Explore the material -
**A.** According to the bill impact summary, within how many days after a decision must CPUC staff produce post-decision packets?
**B.** Update the bill impact summary by reproducing everything from "Every bill creates" down to "ask targeted follow‑ups.", with "oversight hearings" replaced by "public hearings".
**C.** Write what comes next in the bill impact summary, picking up after its final line.

Document segment -
● ● ● ●

Every bill creates winners and losers. Here's who stands to gain and who bears the cost.

Who Benefits

  • Consumer and public‑interest advocates — The at‑large seat’s statutory public‑advocacy background and the emphasis on rate affordability increase institutional access for consumer‑focused viewpoints within the commission and supply more legislative ammunition for advocacy.
  • Legislators and legislative staff — Faster, standardized post‑decision reporting and more detailed timeliness metrics give committees actionable information to evaluate rates, hold oversight hearings, and ask targeted follow‑ups.
  • Regional communities (Northern California, Central Valley, Southern California) — The candidate‑pool and district‑seat requirements elevate the likelihood that commissioners will have residential ties to and familiarity with region‑specific utility issues.
  • Ratepayers concerned about bill increases — The new transparency requirements make it easier to see what evidence supported rate increases and to track a utility’s rate history over a decade, aiding public scrutiny.

Who Bears the Cost

  • Governor’s appointment staff — They must identify and recruit candidates based on geographic residency rules, label appointments to specific seat types, and manage a more prescriptive candidate pool requirement.
  • CPUC staff — The agency must assemble more granular annual timeliness metrics and produce 15‑day post‑decision packets, increasing staff time, record‑summarization work, and potential redaction review for confidential materials.
  • Utilities in ratesetting cases — Utilities will face faster legislative reporting of their evidentiary justifications and may need to prepare concise summaries suitable for public release and possible legislative scrutiny.

● ● ● ●

Data entries:

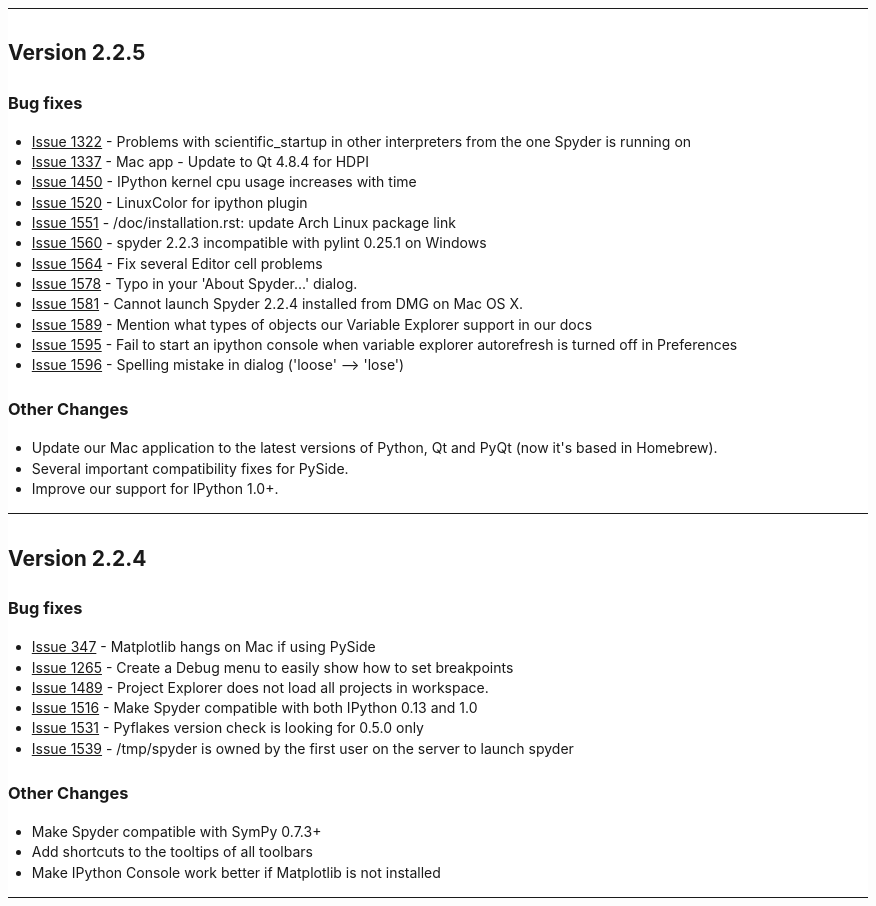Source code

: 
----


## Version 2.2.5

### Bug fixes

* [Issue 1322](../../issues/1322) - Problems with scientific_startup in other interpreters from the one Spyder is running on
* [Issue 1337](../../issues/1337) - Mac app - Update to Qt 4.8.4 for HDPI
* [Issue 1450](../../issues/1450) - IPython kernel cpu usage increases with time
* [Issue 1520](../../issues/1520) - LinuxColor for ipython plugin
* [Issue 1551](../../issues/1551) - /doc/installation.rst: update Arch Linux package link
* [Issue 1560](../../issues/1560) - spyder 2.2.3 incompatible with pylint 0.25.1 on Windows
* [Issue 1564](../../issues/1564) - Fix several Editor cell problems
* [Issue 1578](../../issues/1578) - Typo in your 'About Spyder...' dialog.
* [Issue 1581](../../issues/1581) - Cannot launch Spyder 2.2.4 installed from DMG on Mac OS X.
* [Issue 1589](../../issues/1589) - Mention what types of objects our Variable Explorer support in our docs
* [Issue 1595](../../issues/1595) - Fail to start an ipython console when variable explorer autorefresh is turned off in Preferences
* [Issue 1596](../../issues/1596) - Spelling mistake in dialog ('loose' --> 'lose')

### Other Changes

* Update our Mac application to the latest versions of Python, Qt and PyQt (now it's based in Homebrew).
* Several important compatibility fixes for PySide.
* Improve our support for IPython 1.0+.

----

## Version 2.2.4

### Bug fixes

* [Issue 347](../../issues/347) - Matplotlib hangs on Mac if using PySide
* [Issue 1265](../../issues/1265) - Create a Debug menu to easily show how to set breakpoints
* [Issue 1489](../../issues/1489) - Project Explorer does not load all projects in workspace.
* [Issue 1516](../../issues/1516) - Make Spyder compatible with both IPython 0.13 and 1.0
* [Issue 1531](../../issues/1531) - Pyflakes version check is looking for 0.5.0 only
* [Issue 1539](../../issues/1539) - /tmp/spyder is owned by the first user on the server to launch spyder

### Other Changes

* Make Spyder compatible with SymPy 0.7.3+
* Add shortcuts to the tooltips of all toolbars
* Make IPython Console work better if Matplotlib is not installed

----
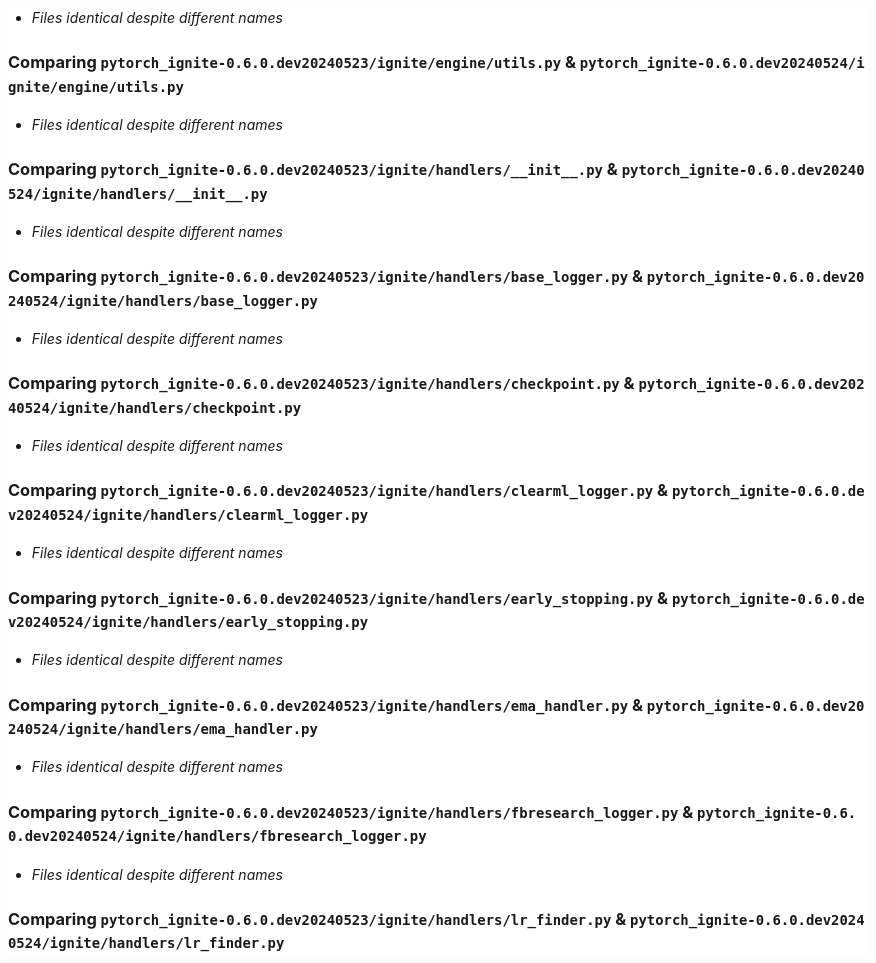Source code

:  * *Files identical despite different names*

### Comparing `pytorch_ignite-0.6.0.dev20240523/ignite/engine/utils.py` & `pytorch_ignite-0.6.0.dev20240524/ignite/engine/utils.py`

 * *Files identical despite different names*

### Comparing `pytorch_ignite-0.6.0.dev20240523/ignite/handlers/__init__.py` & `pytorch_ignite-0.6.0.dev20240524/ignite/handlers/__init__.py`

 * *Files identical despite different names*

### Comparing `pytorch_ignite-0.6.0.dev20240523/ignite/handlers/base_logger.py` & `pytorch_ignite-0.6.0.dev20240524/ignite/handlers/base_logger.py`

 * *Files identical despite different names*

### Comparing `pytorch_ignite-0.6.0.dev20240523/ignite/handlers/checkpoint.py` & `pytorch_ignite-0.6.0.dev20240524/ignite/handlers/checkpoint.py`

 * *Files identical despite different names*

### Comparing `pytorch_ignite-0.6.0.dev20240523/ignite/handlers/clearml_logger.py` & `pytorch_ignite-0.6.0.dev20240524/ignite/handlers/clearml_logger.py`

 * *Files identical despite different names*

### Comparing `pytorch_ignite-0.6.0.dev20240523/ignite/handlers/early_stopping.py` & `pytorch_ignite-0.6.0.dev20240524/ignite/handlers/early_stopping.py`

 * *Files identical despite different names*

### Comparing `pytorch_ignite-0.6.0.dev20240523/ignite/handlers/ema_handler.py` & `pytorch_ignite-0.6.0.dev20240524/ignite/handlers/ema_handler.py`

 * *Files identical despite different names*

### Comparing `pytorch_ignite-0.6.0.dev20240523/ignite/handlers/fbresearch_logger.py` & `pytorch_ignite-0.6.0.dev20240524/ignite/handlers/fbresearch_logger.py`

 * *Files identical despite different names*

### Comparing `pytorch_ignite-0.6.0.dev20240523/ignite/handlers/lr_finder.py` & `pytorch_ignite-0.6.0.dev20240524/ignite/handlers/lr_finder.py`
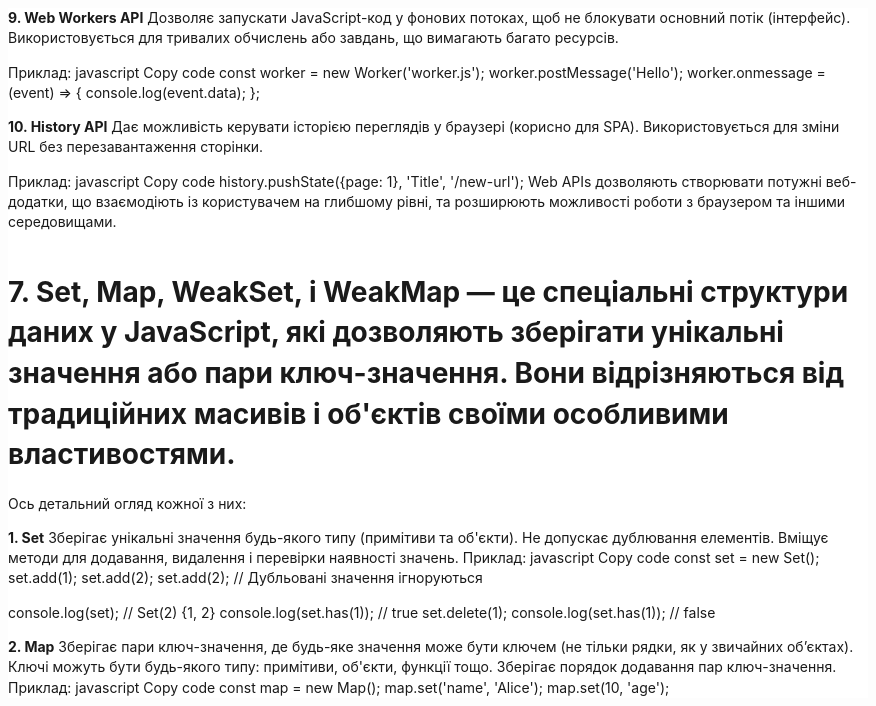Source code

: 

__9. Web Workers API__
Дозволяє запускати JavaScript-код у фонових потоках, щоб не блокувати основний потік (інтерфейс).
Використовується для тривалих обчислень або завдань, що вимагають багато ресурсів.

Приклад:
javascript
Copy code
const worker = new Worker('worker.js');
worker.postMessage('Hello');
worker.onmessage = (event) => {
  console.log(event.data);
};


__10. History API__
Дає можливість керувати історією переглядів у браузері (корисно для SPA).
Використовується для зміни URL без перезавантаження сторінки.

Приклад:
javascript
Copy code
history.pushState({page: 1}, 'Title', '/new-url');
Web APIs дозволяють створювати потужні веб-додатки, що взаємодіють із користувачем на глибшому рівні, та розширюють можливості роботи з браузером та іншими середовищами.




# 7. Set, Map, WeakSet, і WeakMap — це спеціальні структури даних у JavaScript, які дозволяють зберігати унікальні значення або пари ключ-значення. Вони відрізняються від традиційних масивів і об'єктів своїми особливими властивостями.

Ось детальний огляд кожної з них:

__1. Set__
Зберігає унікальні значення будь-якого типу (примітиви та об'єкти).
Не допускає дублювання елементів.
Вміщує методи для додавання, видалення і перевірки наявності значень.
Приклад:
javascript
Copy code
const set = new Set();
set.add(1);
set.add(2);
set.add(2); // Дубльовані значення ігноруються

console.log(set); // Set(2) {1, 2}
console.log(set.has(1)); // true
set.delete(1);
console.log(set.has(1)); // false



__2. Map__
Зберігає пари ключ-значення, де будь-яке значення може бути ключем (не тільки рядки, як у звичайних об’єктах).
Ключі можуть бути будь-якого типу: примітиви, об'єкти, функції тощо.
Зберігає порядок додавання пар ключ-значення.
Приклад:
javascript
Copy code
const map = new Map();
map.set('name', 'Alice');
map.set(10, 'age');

● ● ● ●

Responses for each task -
**A.** Within 15 days.

**B.**
Every bill creates winners and losers. Here's who stands to gain and who bears the cost.

Who Benefits

  • Consumer and public‑interest advocates — The at‑large seat’s statutory public‑advocacy background and the emphasis on rate affordability increase institutional access for consumer‑focused viewpoints within the commission and supply more legislative ammunition for advocacy.
  • Legislators and legislative staff — Faster, standardized post‑decision reporting and more detailed timeliness metrics give committees actionable information to evaluate rates, hold public hearings, and ask targeted follow‑ups.

**C.**
  • Small CPUC‑regulated entities and intervenors — Faster reporting and heightened oversight could increase procedural demands on smaller parties that must respond to inquiries or supplement records in a compressed timeframe.

Key Issues

The Core Tension

The central dilemma is between institutionalizing regional and public‑interest representation and increasing legislative transparency on one hand, and preserving appointment flexibility, technical expertise, confidentiality protections, and administrative capacity on the other; the bill resolves the first two objectives by prescription but creates friction with the latter through tight deadlines and new, underfunded reporting duties.

The bill uses a blunt geographic hook — the four Board of Equalization districts as of a fixed date — to achieve regional representation. That choice simplifies enforcement but may misalign with utility service territories and local governance boundaries, producing commissioners who live in a named district but lack direct familiarity with certain utilities or system characteristics in that district.

The statute requires the Governor to indicate whether an appointment fills a district seat or the at‑large seat, but it does not define what it means for a commissioner to “represent” a geographic location or set any residency duration or other enforcement mechanism beyond the initial residence requirement for candidate pools.

On transparency, the 15‑day post‑decision deadline forces rapid distillation of voluminous evidentiary records and legal reasoning into a short Legislature‑facing report. That timeline raises two implementation risks: (1) the CPUC may need to choose between issuing a quick, high‑level summary that omits nuance or consuming significant staff resources to craft fuller explanations, and (2) utilities may need to consent to or contest the release of material they claim is confidential business information.

The bill does not create a specific process for handling confidentiality disputes tied to the 15‑day packet or provide sanctions for missed reporting timelines, leaving procedural gaps for counsel and staff to navigate.

Finally, greater legislative visibility into ratesetting decisions and missed deadlines increases the prospects of political pressure on substantive regulatory choices. The commission will receive closer scrutiny, which can be healthy for accountability but may also encourage defensive drafting, more conservative decision‑making to avoid headlines, or increased litigation over procedural minutiae.

The bill adds responsibilities without dedicating funding or staffing, producing a realistic risk that the CPUC or parties will need to reallocate resources to comply with the new requirements.